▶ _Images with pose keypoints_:
****************

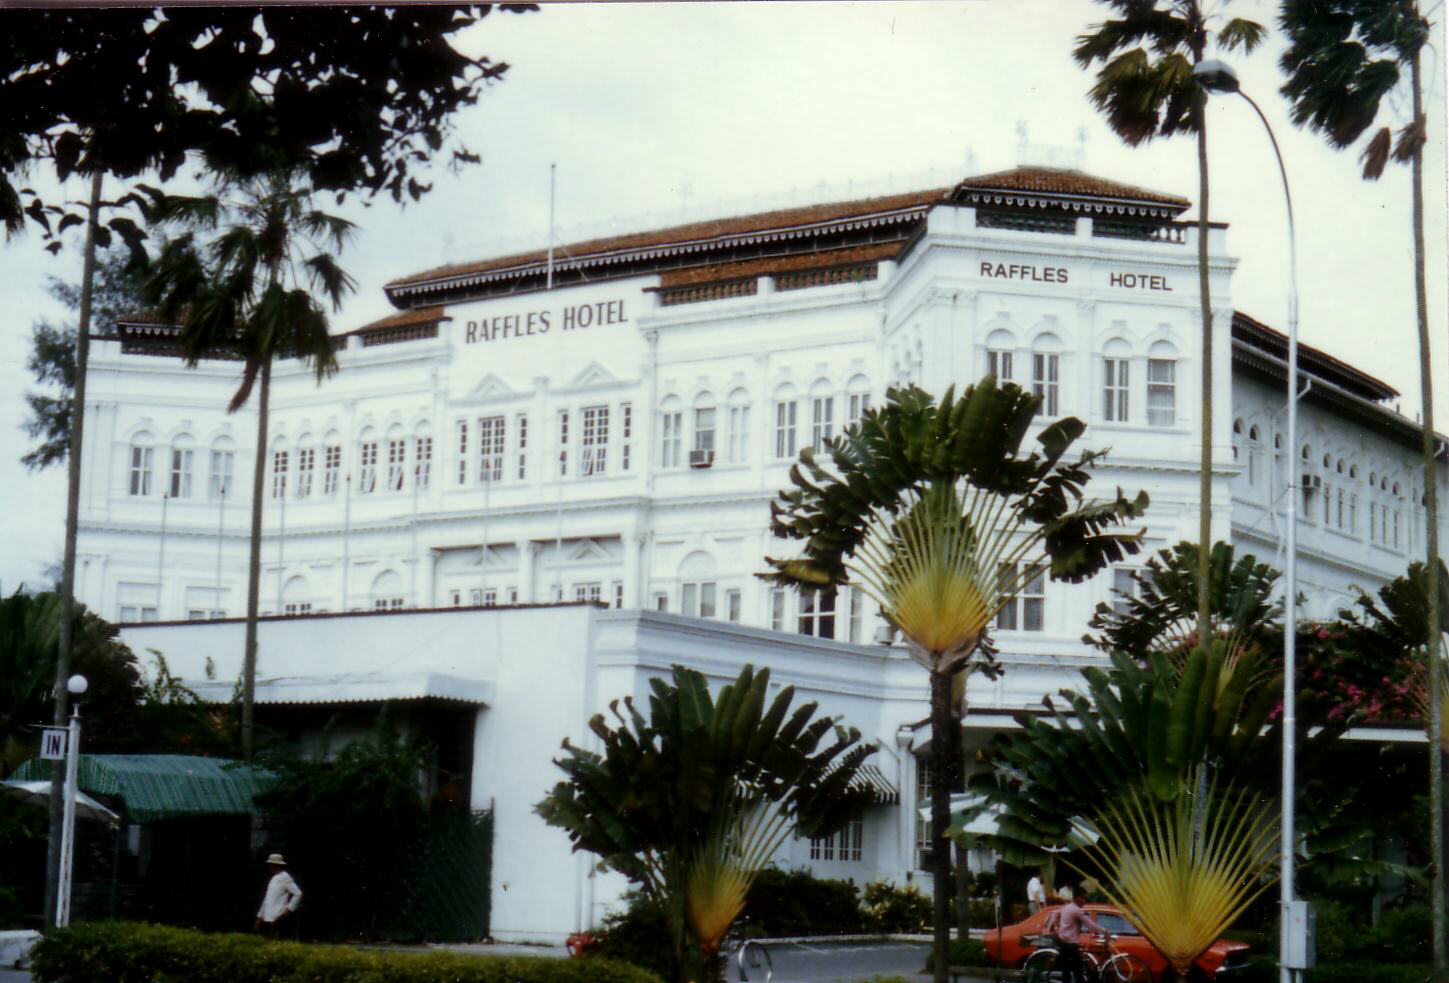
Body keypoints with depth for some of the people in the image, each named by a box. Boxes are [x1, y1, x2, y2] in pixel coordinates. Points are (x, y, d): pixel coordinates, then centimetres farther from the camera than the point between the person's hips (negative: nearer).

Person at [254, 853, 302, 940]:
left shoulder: (285, 877, -7)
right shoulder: (274, 878, 19)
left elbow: (298, 893, -12)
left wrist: (289, 908, -13)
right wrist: (260, 917, 21)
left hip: (276, 918, -8)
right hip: (267, 918, 8)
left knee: (272, 942, -11)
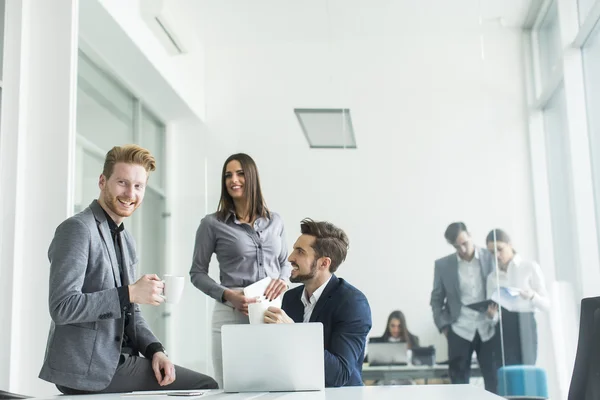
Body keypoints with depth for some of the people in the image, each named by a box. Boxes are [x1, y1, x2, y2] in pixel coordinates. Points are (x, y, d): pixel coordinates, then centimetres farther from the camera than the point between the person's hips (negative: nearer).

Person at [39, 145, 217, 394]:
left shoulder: (126, 240, 15)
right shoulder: (77, 228, -13)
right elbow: (62, 307, -21)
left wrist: (154, 350, 0)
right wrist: (130, 293, -25)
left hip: (118, 361, 8)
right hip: (87, 369, -8)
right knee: (205, 387, -10)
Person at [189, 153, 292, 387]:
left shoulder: (274, 221, 11)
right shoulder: (212, 224, 1)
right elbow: (197, 273, 4)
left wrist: (283, 280, -2)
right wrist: (226, 295, -12)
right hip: (231, 315, -3)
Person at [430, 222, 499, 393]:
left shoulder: (492, 257, 0)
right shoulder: (443, 265, 2)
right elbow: (436, 299, 9)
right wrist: (444, 326, -1)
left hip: (488, 329, 0)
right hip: (460, 331, 0)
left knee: (494, 382, 2)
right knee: (459, 383, 2)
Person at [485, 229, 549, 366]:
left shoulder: (530, 267, 4)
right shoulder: (492, 277, 13)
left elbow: (546, 304, 2)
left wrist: (532, 296, -19)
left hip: (524, 325, -2)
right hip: (502, 328, 3)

****************

▶ _Work order_:
Nothing but the lines from the one with "right wrist: (226, 295, -12)" through the end of the data above should be reproduced, each exactly, both ends included.

▶ _Response to the task_:
right wrist: (226, 295, -12)
right hip: (231, 315, -3)
Person at [430, 222, 499, 393]:
left shoulder: (492, 257, 0)
right shoulder: (443, 265, 2)
right elbow: (436, 299, 9)
right wrist: (444, 326, -1)
left hip: (488, 329, 0)
right hip: (460, 331, 0)
left knee: (494, 382, 2)
right knee: (459, 383, 2)
Person at [485, 229, 549, 366]:
left shoulder: (530, 267, 4)
right shoulder: (492, 277, 13)
left elbow: (546, 304, 2)
left wrist: (532, 296, -19)
left hip: (524, 325, -2)
right hip: (502, 328, 3)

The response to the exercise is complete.